> _Input records_

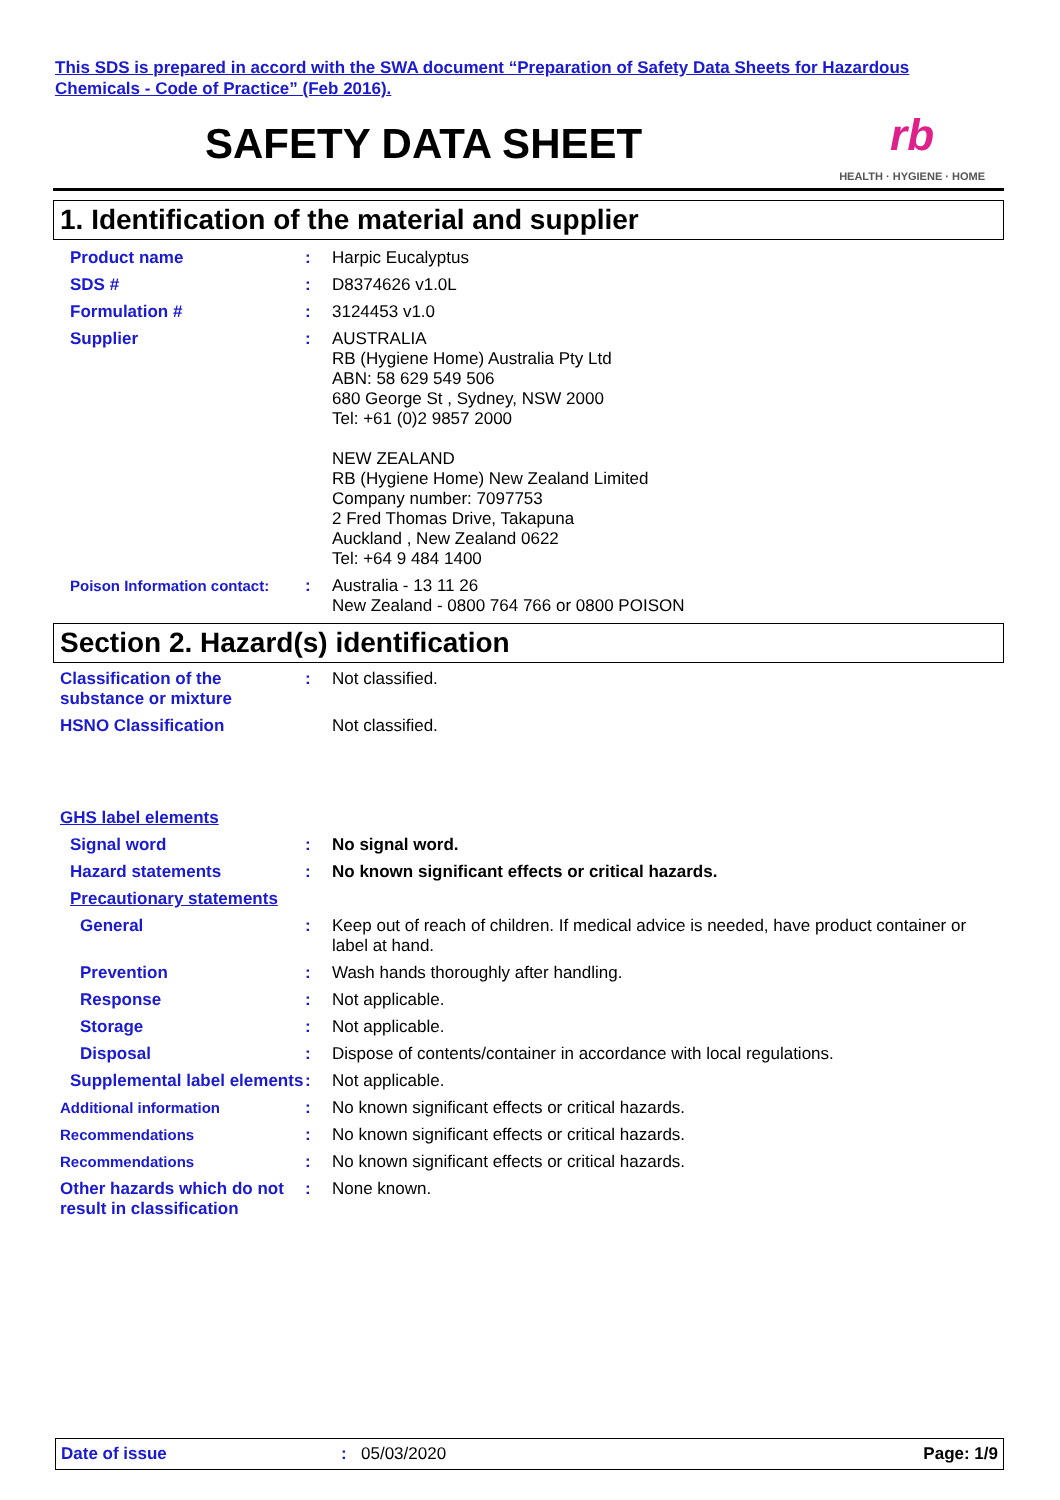This SDS is prepared in accord with the SWA document “Preparation of Safety Data Sheets for Hazardous Chemicals - Code of Practice” (Feb 2016).
SAFETY DATA SHEET
rb
HEALTH · HYGIENE · HOME
1. Identification of the material and supplier
Product name : Harpic Eucalyptus
SDS # : D8374626 v1.0L
Formulation # : 3124453 v1.0
Supplier : AUSTRALIA
RB (Hygiene Home) Australia Pty Ltd
ABN: 58 629 549 506
680 George St , Sydney, NSW 2000
Tel: +61 (0)2 9857 2000
NEW ZEALAND
RB (Hygiene Home) New Zealand Limited
Company number: 7097753
2 Fred Thomas Drive, Takapuna
Auckland , New Zealand 0622
Tel: +64 9 484 1400
Poison Information contact:
: Australia - 13 11 26
New Zealand - 0800 764 766 or 0800 POISON
Section 2. Hazard(s) identification
Classification of the substance or mixture
: Not classified.
HSNO Classification Not classified.
GHS label elements
Signal word : No signal word.
Hazard statements : No known significant effects or critical hazards.
Precautionary statements
General : Keep out of reach of children. If medical advice is needed, have product container or label at hand.
Prevention : Wash hands thoroughly after handling.
Response : Not applicable.
Storage : Not applicable.
Disposal : Dispose of contents/container in accordance with local regulations.
Supplemental label elements
: Not applicable.
Additional information : No known significant effects or critical hazards.
Recommendations : No known significant effects or critical hazards.
Recommendations : No known significant effects or critical hazards.
Other hazards which do not result in classification
: None known.
Date of issue: 05/03/2020 Page: 1/9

> _Assigned task_
The records above, copied word for word without the pictures, are what should be output.

> _Exercise solution_
This SDS is prepared in accord with the SWA document “Preparation of Safety Data Sheets for Hazardous Chemicals - Code of Practice” (Feb 2016).
SAFETY DATA SHEET
rb
HEALTH · HYGIENE · HOME
1. Identification of the material and supplier
Product name : Harpic Eucalyptus
SDS # : D8374626 v1.0L
Formulation # : 3124453 v1.0
Supplier : AUSTRALIA
RB (Hygiene Home) Australia Pty Ltd
ABN: 58 629 549 506
680 George St , Sydney, NSW 2000
Tel: +61 (0)2 9857 2000
NEW ZEALAND
RB (Hygiene Home) New Zealand Limited
Company number: 7097753
2 Fred Thomas Drive, Takapuna
Auckland , New Zealand 0622
Tel: +64 9 484 1400
Poison Information contact:
: Australia - 13 11 26
New Zealand - 0800 764 766 or 0800 POISON
Section 2. Hazard(s) identification
Classification of the substance or mixture
: Not classified.
HSNO Classification Not classified.
GHS label elements
Signal word : No signal word.
Hazard statements : No known significant effects or critical hazards.
Precautionary statements
General : Keep out of reach of children. If medical advice is needed, have product container or label at hand.
Prevention : Wash hands thoroughly after handling.
Response : Not applicable.
Storage : Not applicable.
Disposal : Dispose of contents/container in accordance with local regulations.
Supplemental label elements
: Not applicable.
Additional information : No known significant effects or critical hazards.
Recommendations : No known significant effects or critical hazards.
Recommendations : No known significant effects or critical hazards.
Other hazards which do not result in classification
: None known.
Date of issue: 05/03/2020 Page: 1/9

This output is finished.